Precipitate evolution during aging and its individual role on high-temperature hot corrosion response in Alloy 617

In this work, we report the results of a systematic study on the evolution of the precipitates during aging in a Ni-based superalloy (Alloy 617) and their effect on the high-temperature hot corrosion (HTHC). It was observed that the extent of Cr-rich precipitation increased with the aging time while the other micro structural parameters such as grain size, retained strain, and Sigma 3n (n <= 3) boundaries fraction did not change in comparison to the as-received (AR) condition. To evaluate the role of precipitation on hot corrosion, the AR and the aged specimens were subjected to the HTHC test involving complete immersion of the specimens in a 75 wt% Na2SO4 + 20 wt% NaCl + 5 wt% V2O5 salt mixture at 1273 K for 24 h. The characterization of surface and cross-section morphologies of the corroded layers through scanning electron microscopy revealed that the oxide film formed on the AR specimen is highly porous and loose. In contrast, the layer formed on the specimen aged for 100 h (AR-100 h) is significantly thinner and dense.
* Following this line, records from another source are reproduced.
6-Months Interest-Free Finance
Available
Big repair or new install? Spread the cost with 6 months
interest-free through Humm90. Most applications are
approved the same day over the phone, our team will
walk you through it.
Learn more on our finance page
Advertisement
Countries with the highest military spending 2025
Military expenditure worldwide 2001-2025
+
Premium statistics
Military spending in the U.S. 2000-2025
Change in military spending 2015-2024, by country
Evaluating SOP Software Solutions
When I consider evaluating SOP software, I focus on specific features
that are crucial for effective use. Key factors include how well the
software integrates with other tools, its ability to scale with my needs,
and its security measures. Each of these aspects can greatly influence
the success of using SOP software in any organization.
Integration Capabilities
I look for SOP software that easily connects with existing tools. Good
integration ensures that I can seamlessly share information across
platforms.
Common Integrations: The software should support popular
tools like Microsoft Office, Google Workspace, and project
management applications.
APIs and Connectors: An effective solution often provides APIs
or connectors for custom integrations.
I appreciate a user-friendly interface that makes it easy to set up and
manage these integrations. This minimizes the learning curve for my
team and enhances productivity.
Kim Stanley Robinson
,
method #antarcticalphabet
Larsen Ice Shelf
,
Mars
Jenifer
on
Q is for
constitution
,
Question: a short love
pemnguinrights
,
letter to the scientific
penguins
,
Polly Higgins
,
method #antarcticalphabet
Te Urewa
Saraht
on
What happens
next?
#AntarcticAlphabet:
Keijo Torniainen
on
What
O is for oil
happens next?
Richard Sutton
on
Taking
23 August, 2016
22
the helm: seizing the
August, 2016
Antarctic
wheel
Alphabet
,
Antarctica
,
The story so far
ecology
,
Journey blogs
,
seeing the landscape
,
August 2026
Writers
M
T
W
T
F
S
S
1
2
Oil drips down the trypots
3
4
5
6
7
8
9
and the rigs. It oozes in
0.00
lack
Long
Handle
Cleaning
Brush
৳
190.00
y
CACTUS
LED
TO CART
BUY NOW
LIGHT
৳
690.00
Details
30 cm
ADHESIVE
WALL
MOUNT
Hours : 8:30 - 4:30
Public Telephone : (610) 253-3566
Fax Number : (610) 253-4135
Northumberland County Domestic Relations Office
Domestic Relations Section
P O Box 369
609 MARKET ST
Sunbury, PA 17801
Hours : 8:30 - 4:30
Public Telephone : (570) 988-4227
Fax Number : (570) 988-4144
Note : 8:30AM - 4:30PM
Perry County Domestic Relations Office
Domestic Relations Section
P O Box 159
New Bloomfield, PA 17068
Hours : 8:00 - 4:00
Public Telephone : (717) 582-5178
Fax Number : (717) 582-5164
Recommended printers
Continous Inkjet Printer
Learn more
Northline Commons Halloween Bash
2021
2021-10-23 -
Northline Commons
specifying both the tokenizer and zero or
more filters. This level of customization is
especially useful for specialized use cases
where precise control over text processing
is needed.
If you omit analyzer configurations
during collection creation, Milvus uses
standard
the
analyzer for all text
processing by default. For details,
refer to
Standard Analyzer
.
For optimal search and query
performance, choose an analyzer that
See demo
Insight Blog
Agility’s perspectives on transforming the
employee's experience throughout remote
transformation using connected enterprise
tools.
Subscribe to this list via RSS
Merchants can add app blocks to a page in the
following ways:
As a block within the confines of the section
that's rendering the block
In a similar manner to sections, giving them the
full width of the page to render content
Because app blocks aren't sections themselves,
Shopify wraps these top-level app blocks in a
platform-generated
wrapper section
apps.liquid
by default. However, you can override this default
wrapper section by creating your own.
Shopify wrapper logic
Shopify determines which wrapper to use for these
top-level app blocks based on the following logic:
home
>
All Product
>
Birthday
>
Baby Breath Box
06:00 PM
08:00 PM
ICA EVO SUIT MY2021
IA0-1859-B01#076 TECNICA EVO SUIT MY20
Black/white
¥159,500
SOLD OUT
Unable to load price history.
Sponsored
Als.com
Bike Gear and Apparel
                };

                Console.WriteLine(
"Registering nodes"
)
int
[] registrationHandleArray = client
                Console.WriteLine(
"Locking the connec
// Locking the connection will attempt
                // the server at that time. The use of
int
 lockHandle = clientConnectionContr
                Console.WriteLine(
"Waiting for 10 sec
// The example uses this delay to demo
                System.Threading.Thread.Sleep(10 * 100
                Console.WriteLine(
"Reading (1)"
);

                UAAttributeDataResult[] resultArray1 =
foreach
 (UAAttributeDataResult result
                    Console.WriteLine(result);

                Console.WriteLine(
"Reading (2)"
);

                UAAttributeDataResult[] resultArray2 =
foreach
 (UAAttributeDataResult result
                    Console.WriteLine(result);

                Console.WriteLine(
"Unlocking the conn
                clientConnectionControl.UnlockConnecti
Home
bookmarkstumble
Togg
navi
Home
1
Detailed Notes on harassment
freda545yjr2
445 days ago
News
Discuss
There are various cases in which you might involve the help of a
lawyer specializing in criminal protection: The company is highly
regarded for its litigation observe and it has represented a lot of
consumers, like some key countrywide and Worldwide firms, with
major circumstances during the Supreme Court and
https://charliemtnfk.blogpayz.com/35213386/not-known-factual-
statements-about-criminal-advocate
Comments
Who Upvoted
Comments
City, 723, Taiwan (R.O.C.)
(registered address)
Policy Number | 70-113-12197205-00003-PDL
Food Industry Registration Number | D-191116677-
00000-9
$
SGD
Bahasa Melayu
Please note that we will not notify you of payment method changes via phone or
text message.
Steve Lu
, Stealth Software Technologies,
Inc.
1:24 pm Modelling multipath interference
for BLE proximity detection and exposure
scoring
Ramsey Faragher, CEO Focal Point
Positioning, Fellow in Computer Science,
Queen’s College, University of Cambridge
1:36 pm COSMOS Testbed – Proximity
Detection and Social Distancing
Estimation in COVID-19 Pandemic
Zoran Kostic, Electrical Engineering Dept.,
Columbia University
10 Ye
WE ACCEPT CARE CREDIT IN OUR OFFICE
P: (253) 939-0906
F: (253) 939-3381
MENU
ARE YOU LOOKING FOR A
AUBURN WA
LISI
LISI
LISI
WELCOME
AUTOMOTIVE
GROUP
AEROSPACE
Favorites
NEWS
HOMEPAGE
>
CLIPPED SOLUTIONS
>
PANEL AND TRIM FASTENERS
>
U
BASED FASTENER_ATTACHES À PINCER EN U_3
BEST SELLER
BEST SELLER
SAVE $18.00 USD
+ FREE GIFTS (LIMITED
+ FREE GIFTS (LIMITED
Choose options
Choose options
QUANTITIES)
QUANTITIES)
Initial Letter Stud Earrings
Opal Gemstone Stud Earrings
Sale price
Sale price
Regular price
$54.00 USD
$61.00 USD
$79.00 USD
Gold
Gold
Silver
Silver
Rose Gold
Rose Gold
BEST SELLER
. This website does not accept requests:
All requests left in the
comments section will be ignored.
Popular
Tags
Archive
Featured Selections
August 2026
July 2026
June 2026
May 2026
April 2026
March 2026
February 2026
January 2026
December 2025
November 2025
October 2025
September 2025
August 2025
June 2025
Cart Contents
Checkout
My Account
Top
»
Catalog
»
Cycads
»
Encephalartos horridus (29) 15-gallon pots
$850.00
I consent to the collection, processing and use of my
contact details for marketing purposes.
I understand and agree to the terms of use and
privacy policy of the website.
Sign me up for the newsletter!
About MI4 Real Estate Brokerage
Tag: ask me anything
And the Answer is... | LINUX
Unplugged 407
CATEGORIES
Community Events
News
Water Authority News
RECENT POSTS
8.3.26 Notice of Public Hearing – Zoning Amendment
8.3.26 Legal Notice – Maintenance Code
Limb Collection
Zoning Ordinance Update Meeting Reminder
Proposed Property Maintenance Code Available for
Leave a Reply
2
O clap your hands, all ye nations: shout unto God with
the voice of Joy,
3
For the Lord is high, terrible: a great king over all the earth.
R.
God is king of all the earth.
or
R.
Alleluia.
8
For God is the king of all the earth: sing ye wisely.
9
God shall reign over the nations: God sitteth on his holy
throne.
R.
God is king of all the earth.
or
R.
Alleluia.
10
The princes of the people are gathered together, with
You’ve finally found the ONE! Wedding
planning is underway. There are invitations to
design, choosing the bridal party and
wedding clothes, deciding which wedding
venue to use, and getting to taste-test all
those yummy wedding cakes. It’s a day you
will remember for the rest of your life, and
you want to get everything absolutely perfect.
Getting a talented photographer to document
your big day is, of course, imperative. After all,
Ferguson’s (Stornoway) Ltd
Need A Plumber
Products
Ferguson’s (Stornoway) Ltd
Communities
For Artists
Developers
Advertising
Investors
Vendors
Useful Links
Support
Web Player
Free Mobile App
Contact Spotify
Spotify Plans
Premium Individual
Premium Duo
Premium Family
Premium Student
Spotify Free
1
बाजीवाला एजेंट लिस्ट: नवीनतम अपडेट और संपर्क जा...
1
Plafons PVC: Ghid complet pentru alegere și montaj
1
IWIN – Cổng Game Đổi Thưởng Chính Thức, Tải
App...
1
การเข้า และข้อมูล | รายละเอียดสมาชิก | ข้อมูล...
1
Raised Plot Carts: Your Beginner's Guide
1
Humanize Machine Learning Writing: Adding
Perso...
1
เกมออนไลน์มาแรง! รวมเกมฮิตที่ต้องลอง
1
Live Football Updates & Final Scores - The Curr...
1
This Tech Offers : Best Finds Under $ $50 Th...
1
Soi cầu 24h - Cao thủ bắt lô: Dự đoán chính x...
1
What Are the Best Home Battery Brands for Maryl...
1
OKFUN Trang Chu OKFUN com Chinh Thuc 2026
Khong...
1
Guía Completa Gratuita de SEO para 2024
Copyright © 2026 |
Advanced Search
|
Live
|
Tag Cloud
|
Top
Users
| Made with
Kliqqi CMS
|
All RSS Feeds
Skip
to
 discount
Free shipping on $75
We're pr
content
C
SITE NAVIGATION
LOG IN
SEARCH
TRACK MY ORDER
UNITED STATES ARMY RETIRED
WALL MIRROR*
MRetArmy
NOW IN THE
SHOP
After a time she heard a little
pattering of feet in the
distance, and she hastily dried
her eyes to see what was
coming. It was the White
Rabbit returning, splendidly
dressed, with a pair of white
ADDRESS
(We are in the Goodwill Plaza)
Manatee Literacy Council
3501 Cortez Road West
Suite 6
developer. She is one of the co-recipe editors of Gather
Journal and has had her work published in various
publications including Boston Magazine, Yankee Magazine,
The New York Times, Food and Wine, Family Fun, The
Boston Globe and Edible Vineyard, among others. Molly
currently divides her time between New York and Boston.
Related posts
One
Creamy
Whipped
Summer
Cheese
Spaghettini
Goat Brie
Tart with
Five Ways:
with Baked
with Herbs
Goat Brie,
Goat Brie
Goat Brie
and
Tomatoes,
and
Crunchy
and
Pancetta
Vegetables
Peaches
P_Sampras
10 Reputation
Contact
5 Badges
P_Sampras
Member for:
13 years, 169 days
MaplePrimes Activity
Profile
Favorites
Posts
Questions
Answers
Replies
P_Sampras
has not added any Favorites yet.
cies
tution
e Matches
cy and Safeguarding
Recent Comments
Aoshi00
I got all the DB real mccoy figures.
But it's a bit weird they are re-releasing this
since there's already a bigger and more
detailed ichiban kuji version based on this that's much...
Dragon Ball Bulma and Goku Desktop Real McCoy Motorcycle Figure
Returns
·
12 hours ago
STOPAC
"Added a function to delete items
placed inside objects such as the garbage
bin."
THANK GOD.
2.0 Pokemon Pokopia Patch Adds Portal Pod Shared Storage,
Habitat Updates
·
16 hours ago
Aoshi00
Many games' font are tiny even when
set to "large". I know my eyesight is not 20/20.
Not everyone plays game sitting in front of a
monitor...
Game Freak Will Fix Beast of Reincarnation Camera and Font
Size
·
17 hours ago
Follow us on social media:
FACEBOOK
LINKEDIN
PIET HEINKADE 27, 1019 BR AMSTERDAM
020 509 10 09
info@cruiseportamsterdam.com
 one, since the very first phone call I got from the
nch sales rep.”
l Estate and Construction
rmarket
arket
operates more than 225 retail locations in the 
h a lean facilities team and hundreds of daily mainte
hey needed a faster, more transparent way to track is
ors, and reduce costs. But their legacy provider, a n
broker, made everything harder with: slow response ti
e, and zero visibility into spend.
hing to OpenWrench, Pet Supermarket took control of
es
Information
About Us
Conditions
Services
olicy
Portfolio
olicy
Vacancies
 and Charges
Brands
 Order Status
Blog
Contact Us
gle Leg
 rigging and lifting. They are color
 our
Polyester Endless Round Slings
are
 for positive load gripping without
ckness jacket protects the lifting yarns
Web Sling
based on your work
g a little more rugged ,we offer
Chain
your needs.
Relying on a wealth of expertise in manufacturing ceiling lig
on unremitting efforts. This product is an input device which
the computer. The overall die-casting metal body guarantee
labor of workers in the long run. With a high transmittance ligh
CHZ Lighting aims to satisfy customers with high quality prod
Post-HTHC analysis aided with the thermodynamic and diffusion calculations revealed that the improved HTHC performance of the AR-100 h specimen is due to the rapid formation of an oxide layer owing to the enhanced supply of Cr as a consequence of carbide dissolution. Also, the undissolved carbides at the grain boundaries acted as a potential obstruction to the inward transport of corrosive species, resulting in a significantly lower percolation depth in the AR-100 h specimen (similar to 66 +/- 6 mu m) than the AR condition (similar to 305 +/- 15 mu m). (C) 2021 Elsevier B.V. All rights reserved.

Automated summary

In this systematic study on a Ni-based superalloy, it was found that the evolution of precipitates during aging significantly affects the high-temperature hot corrosion performance. The improved corrosion resistance was attributed to the rapid formation of oxide layer and the presence of undissolved carbides at grain boundaries, which hindered the inward transport of corrosive species.